Особо следует сказать о русско-китайских отношениях. Если первые шаги в этой области были сделаны, как упоминалось, в конце периода Мин, то основные миссии, главным образом русских в Китай, последовали после установления цинской власти (миссии Ф.И. Байкова в 1654—1657 гг., Н.Г. Спафария в 1675—1678 гг. и др.). Хотя эти миссии не достигли поставленной цели, т. е. не сумели установить с Китаем прочные связи, они немало сделали для этого. Параллельно с миссиями шло продвижение русских казаков, которые вышли к Тихому океану и Амуру и начали осваивать некоторые приамурские территории, которые маньчжуры считали своей вотчиной. Назревала остроконфликтная ситуация. В 80-х годах XVII в. Канси перешел к активным действиям: маньчжурское войско вытеснило казаков из крепости Албазин. И хотя вскоре казаки вернулись обратно, обеспокоенное московское правительство решило начать переговоры, для чего было направлено специальное посольство Ф.А. Головина. Трудные переговоры в Нерчинске закончились подписанием в 1689 г. Нерчинского договора, условия которого оказались невыгодными для России (казаки были обязаны оставить Албазин и очистить Приамурье).

= Задание =
Выпишите всех людей, которых текст о русско-китайских отношениях называет по имени. Строки, приведённые дальше, здесь не понадобятся.

= Исходные данные =
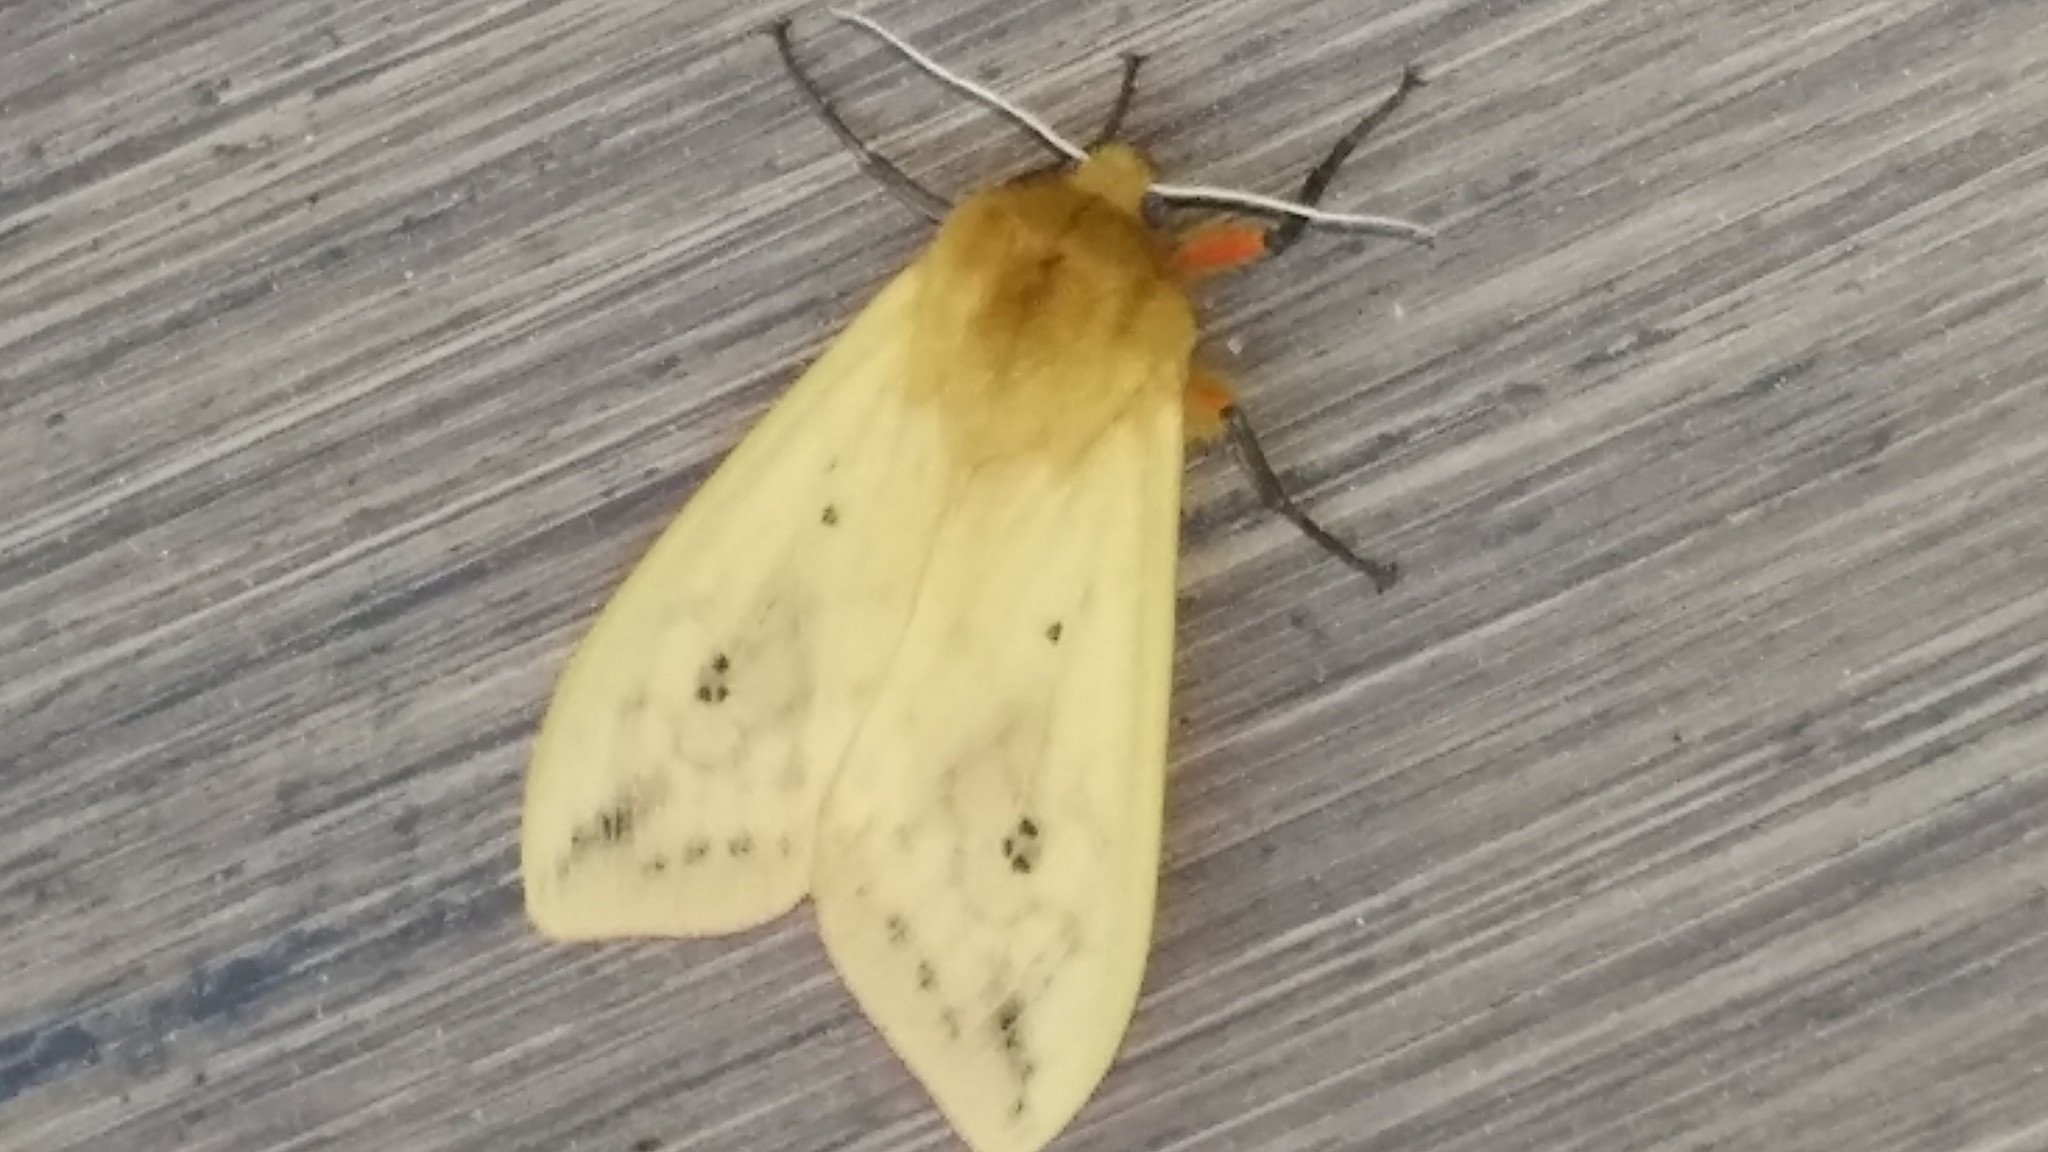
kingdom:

= Решение =
Ф.И. Байков, Н.Г. Спафарий, Канси, Ф.А. Головин.